*** Opening of Records to use ***

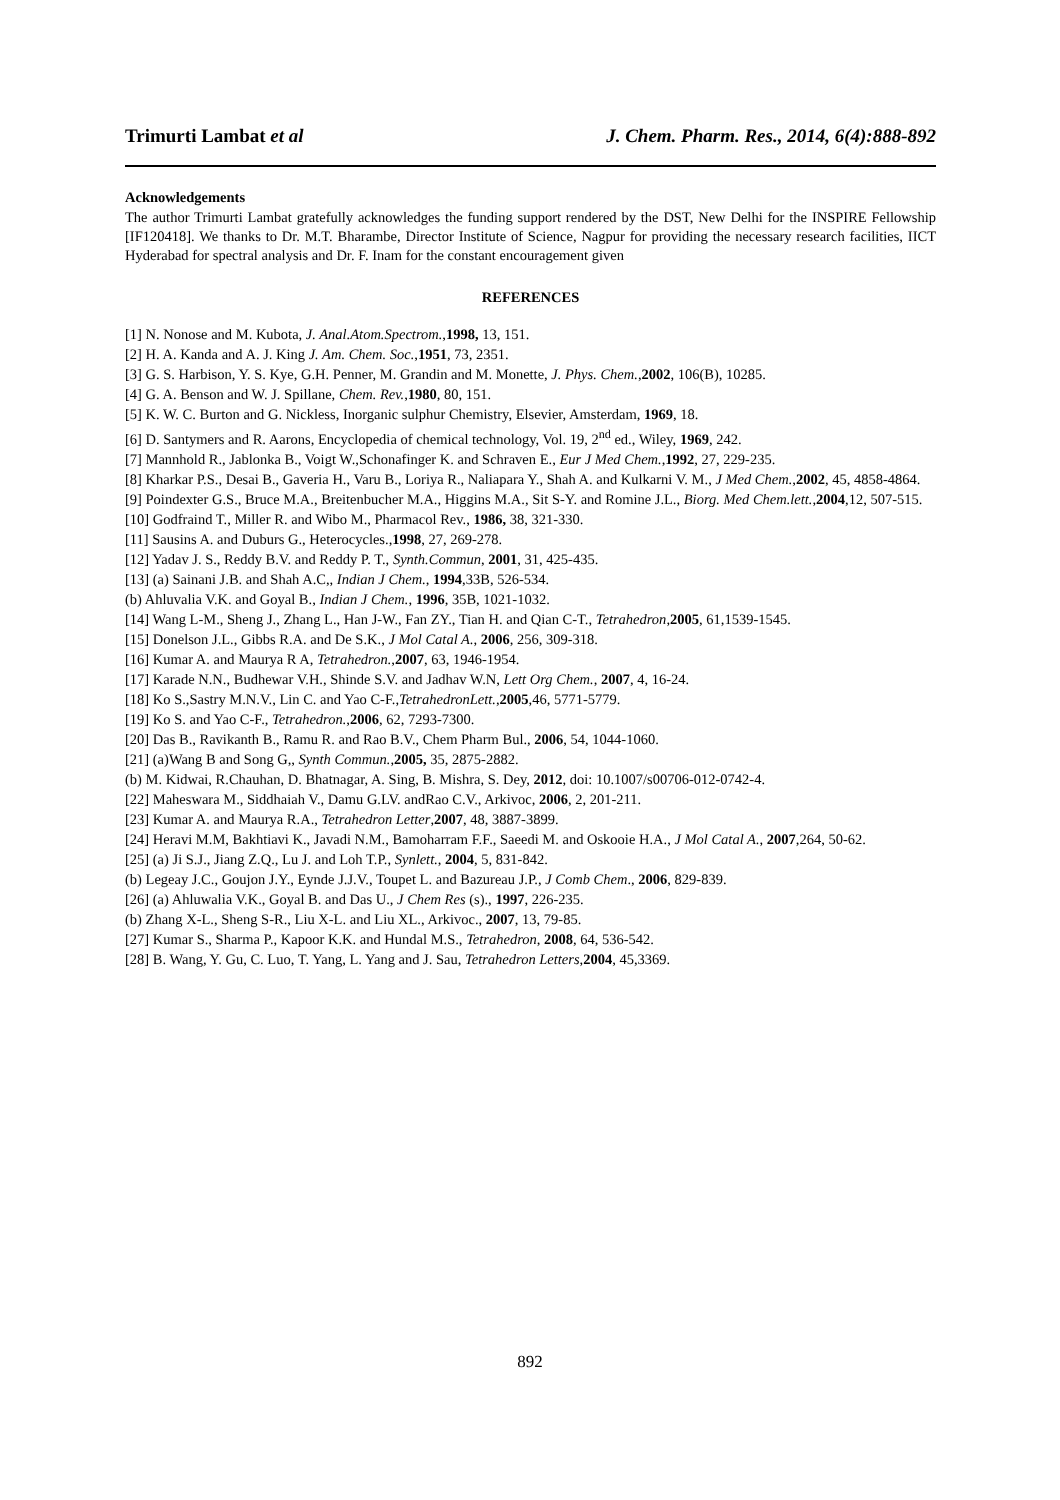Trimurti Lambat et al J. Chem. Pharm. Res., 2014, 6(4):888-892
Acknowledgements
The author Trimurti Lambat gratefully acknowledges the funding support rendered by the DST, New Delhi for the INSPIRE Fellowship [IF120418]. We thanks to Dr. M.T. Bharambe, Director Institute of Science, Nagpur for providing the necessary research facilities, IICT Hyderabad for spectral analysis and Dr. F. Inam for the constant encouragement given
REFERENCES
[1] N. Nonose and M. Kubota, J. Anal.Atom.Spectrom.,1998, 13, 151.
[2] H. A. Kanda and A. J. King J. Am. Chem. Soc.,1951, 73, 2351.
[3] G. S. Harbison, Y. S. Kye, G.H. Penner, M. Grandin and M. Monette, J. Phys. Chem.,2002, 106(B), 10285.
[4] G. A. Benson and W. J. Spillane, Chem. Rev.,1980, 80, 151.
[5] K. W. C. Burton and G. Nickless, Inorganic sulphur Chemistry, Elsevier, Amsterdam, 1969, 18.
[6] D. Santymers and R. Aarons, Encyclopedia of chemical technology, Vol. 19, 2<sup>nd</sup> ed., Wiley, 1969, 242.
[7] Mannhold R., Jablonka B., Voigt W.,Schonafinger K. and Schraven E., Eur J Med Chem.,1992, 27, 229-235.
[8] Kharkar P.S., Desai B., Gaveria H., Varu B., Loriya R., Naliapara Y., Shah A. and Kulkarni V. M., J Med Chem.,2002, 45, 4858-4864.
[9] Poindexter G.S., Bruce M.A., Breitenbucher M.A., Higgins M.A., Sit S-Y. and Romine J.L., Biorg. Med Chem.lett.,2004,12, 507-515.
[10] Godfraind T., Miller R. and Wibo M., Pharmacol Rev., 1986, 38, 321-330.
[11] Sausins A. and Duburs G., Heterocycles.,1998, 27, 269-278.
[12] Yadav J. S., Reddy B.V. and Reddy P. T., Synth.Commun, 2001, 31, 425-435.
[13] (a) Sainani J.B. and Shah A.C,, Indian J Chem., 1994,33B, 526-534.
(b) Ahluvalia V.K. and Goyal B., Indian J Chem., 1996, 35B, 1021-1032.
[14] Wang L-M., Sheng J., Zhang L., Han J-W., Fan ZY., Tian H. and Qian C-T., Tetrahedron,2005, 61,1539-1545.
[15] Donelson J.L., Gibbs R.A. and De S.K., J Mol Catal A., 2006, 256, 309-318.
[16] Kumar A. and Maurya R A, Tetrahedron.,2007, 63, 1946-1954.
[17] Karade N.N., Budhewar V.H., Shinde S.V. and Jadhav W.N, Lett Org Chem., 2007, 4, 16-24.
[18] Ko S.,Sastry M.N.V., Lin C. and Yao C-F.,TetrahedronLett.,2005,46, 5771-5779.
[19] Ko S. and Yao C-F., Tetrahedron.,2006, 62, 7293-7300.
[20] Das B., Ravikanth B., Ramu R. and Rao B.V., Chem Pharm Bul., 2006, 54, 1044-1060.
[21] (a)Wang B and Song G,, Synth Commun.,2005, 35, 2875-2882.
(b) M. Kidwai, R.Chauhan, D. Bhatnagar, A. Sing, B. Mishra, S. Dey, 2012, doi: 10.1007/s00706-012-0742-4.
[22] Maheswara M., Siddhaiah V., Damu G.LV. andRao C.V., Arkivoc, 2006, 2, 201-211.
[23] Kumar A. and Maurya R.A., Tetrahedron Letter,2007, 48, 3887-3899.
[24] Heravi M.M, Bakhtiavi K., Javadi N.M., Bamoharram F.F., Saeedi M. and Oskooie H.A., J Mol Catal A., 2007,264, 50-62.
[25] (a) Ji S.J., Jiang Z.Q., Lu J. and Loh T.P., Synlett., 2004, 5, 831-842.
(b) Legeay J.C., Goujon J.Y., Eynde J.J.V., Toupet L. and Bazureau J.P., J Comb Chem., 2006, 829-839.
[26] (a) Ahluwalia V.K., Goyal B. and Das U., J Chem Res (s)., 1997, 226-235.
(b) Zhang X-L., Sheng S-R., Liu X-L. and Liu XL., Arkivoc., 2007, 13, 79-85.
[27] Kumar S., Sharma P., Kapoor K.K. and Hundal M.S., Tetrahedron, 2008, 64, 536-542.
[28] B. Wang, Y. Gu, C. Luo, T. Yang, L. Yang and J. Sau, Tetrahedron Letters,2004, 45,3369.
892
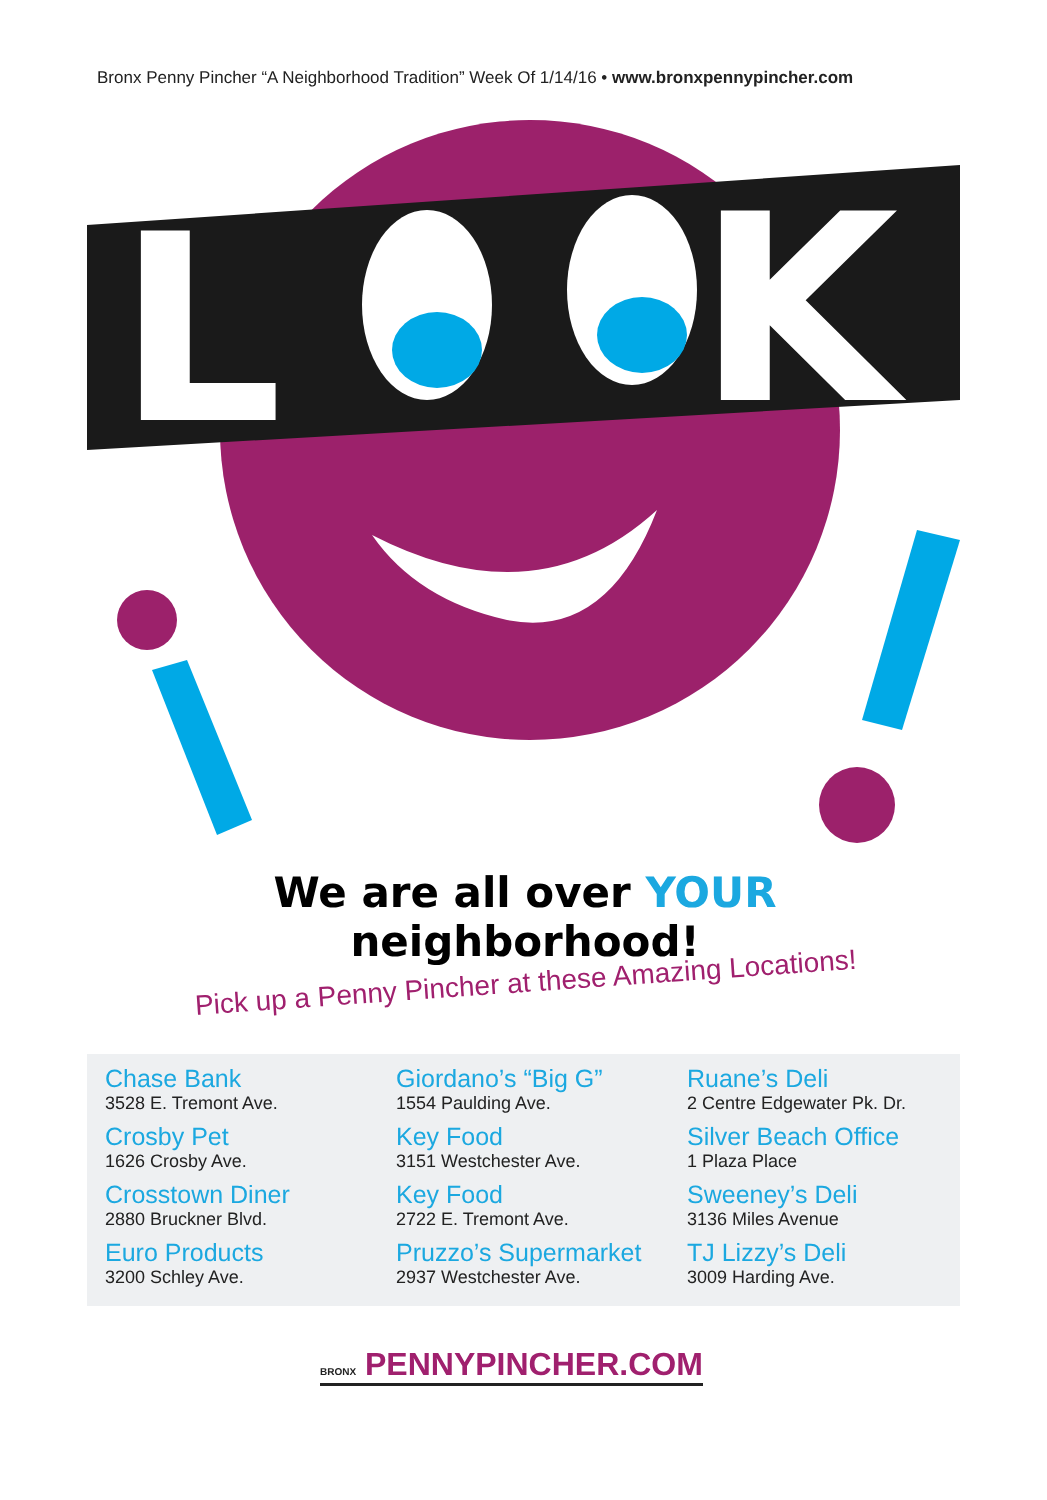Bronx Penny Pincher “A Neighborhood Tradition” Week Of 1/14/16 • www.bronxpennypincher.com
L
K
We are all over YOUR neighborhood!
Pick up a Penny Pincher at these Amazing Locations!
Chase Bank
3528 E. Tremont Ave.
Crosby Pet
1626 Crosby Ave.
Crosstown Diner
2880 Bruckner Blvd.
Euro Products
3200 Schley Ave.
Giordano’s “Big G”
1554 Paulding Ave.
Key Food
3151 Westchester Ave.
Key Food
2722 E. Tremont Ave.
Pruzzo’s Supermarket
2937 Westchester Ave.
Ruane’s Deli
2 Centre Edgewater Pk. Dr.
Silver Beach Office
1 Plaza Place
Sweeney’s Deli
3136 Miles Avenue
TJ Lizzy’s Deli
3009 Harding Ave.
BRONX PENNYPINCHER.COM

*** Close of Records to use ***

_What you need to do_: Whatever pictures the records hold, omit them; give again exactly the lines from the one containing "[10] Godfraind T., Miller" through the one containing "2722 E. Tremont Ave.".

_Answer to this task_:
[10] Godfraind T., Miller R. and Wibo M., Pharmacol Rev., 1986, 38, 321-330.
[11] Sausins A. and Duburs G., Heterocycles.,1998, 27, 269-278.
[12] Yadav J. S., Reddy B.V. and Reddy P. T., Synth.Commun, 2001, 31, 425-435.
[13] (a) Sainani J.B. and Shah A.C,, Indian J Chem., 1994,33B, 526-534.
(b) Ahluvalia V.K. and Goyal B., Indian J Chem., 1996, 35B, 1021-1032.
[14] Wang L-M., Sheng J., Zhang L., Han J-W., Fan ZY., Tian H. and Qian C-T., Tetrahedron,2005, 61,1539-1545.
[15] Donelson J.L., Gibbs R.A. and De S.K., J Mol Catal A., 2006, 256, 309-318.
[16] Kumar A. and Maurya R A, Tetrahedron.,2007, 63, 1946-1954.
[17] Karade N.N., Budhewar V.H., Shinde S.V. and Jadhav W.N, Lett Org Chem., 2007, 4, 16-24.
[18] Ko S.,Sastry M.N.V., Lin C. and Yao C-F.,TetrahedronLett.,2005,46, 5771-5779.
[19] Ko S. and Yao C-F., Tetrahedron.,2006, 62, 7293-7300.
[20] Das B., Ravikanth B., Ramu R. and Rao B.V., Chem Pharm Bul., 2006, 54, 1044-1060.
[21] (a)Wang B and Song G,, Synth Commun.,2005, 35, 2875-2882.
(b) M. Kidwai, R.Chauhan, D. Bhatnagar, A. Sing, B. Mishra, S. Dey, 2012, doi: 10.1007/s00706-012-0742-4.
[22] Maheswara M., Siddhaiah V., Damu G.LV. andRao C.V., Arkivoc, 2006, 2, 201-211.
[23] Kumar A. and Maurya R.A., Tetrahedron Letter,2007, 48, 3887-3899.
[24] Heravi M.M, Bakhtiavi K., Javadi N.M., Bamoharram F.F., Saeedi M. and Oskooie H.A., J Mol Catal A., 2007,264, 50-62.
[25] (a) Ji S.J., Jiang Z.Q., Lu J. and Loh T.P., Synlett., 2004, 5, 831-842.
(b) Legeay J.C., Goujon J.Y., Eynde J.J.V., Toupet L. and Bazureau J.P., J Comb Chem., 2006, 829-839.
[26] (a) Ahluwalia V.K., Goyal B. and Das U., J Chem Res (s)., 1997, 226-235.
(b) Zhang X-L., Sheng S-R., Liu X-L. and Liu XL., Arkivoc., 2007, 13, 79-85.
[27] Kumar S., Sharma P., Kapoor K.K. and Hundal M.S., Tetrahedron, 2008, 64, 536-542.
[28] B. Wang, Y. Gu, C. Luo, T. Yang, L. Yang and J. Sau, Tetrahedron Letters,2004, 45,3369.
892
Bronx Penny Pincher “A Neighborhood Tradition” Week Of 1/14/16 • www.bronxpennypincher.com
L
K
We are all over YOUR neighborhood!
Pick up a Penny Pincher at these Amazing Locations!
Chase Bank
3528 E. Tremont Ave.
Crosby Pet
1626 Crosby Ave.
Crosstown Diner
2880 Bruckner Blvd.
Euro Products
3200 Schley Ave.
Giordano’s “Big G”
1554 Paulding Ave.
Key Food
3151 Westchester Ave.
Key Food
2722 E. Tremont Ave.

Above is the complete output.